Task details: Reproduce the material from the line with "list Выражение –" to the line with "list Круговая диаграмма", swapping "цветом" for "формой" and leaving everything else unchanged.

---*---

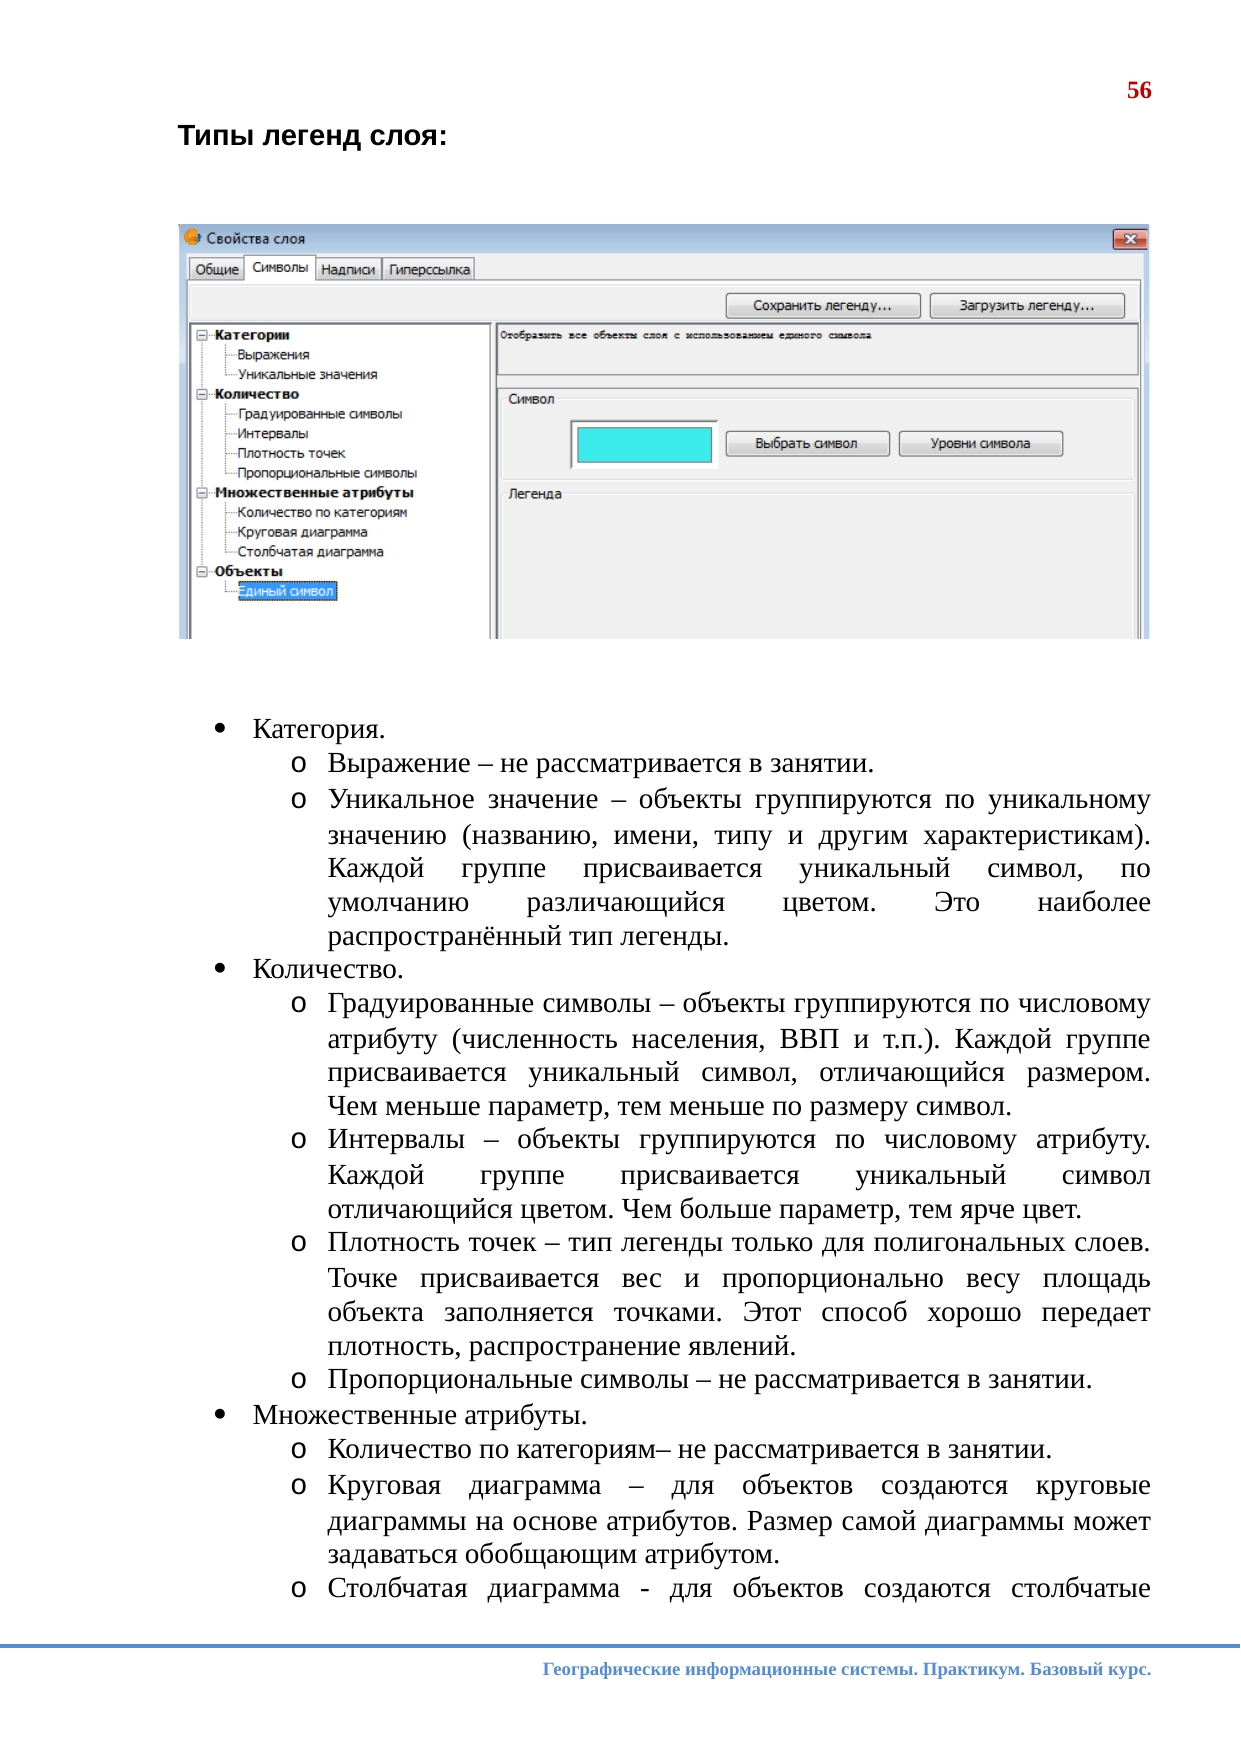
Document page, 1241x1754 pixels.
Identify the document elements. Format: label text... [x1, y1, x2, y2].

list Выражение – не рассматривается в занятии. [290, 745, 1152, 781]
list Количество. [215, 951, 1152, 985]
picture [178, 224, 1150, 639]
list Уникальное значение – объекты группируются по уникальному значению (названию, имени, типу и другим характеристикам). Каждой группе присваивается уникальный символ, по умолчанию различающийся цветом. Это наиболее распространённый тип легенды. [290, 781, 1152, 951]
list Круговая диаграмма – для объектов создаются круговые диаграммы на основе атрибутов. Размер самой диаграммы может задаваться обобщающим атрибутом. [290, 1467, 1152, 1570]
list Столбчатая диаграмма - для объектов создаются столбчатые [290, 1570, 1152, 1606]
subtitle Типы легенд слоя: [177, 118, 1152, 152]
list Градуированные символы – объекты группируются по числовому атрибуту (численность населения, ВВП и т.п.). Каждой группе присваивается уникальный символ, отличающийся размером. Чем меньше параметр, тем меньше по размеру символ. [290, 985, 1152, 1121]
list Количество по категориям– не рассматривается в занятии. [290, 1431, 1152, 1467]
list Пропорциональные символы – не рассматривается в занятии. [290, 1361, 1152, 1397]
list Категория. [215, 711, 1152, 745]
list Интервалы – объекты группируются по числовому атрибуту. Каждой группе присваивается уникальный символ отличающийся цветом. Чем больше параметр, тем ярче цвет. [290, 1121, 1152, 1224]
list Множественные атрибуты. [215, 1397, 1152, 1431]
list Плотность точек – тип легенды только для полигональных слоев. Точке присваивается вес и пропорционально весу площадь объекта заполняется точками. Этот способ хорошо передает плотность, распространение явлений. [290, 1224, 1152, 1361]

---*---

The completed task:
list Выражение – не рассматривается в занятии. [290, 745, 1152, 781]
list Количество. [215, 951, 1152, 985]
picture [178, 224, 1150, 639]
list Уникальное значение – объекты группируются по уникальному значению (названию, имени, типу и другим характеристикам). Каждой группе присваивается уникальный символ, по умолчанию различающийся формой. Это наиболее распространённый тип легенды. [290, 781, 1152, 951]
list Круговая диаграмма – для объектов создаются круговые диаграммы на основе атрибутов. Размер самой диаграммы может задаваться обобщающим атрибутом. [290, 1467, 1152, 1570]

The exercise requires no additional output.